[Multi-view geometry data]

<<<<

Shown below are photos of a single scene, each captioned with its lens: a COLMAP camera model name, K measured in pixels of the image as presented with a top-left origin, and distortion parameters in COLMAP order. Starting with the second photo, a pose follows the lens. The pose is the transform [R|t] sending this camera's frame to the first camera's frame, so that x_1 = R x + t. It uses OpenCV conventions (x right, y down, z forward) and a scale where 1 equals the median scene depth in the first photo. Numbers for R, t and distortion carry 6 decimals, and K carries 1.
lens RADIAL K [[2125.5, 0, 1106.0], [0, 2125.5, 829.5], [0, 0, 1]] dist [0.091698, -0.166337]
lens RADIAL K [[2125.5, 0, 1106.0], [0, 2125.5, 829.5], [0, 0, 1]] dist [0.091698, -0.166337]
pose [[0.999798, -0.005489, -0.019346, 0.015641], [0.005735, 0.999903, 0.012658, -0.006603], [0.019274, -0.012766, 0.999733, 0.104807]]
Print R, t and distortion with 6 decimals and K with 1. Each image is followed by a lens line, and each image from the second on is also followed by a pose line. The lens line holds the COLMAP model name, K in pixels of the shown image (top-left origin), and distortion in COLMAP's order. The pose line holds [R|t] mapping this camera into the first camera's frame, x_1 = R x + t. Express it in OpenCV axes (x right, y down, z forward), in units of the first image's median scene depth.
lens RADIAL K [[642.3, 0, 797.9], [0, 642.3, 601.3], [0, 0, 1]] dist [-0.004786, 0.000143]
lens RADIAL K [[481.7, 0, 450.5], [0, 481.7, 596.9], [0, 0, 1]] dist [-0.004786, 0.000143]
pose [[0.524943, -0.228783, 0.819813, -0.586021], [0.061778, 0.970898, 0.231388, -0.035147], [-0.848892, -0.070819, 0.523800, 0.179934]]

>>>>

- [Exercise requirements] The response should consist of all the entries, transcribed exactly.

- [Exercise solution]
Shown below are photos of a single scene, each captioned with its lens: a COLMAP camera model name, K measured in pixels of the image as presented with a top-left origin, and distortion parameters in COLMAP order. Starting with the second photo, a pose follows the lens. The pose is the transform [R|t] sending this camera's frame to the first camera's frame, so that x_1 = R x + t. It uses OpenCV conventions (x right, y down, z forward) and a scale where 1 equals the median scene depth in the first photo. Numbers for R, t and distortion carry 6 decimals, and K carries 1.
lens RADIAL K [[2125.5, 0, 1106.0], [0, 2125.5, 829.5], [0, 0, 1]] dist [0.091698, -0.166337]
lens RADIAL K [[2125.5, 0, 1106.0], [0, 2125.5, 829.5], [0, 0, 1]] dist [0.091698, -0.166337]
pose [[0.999798, -0.005489, -0.019346, 0.015641], [0.005735, 0.999903, 0.012658, -0.006603], [0.019274, -0.012766, 0.999733, 0.104807]]
Print R, t and distortion with 6 decimals and K with 1. Each image is followed by a lens line, and each image from the second on is also followed by a pose line. The lens line holds the COLMAP model name, K in pixels of the shown image (top-left origin), and distortion in COLMAP's order. The pose line holds [R|t] mapping this camera into the first camera's frame, x_1 = R x + t. Express it in OpenCV axes (x right, y down, z forward), in units of the first image's median scene depth.
lens RADIAL K [[642.3, 0, 797.9], [0, 642.3, 601.3], [0, 0, 1]] dist [-0.004786, 0.000143]
lens RADIAL K [[481.7, 0, 450.5], [0, 481.7, 596.9], [0, 0, 1]] dist [-0.004786, 0.000143]
pose [[0.524943, -0.228783, 0.819813, -0.586021], [0.061778, 0.970898, 0.231388, -0.035147], [-0.848892, -0.070819, 0.523800, 0.179934]]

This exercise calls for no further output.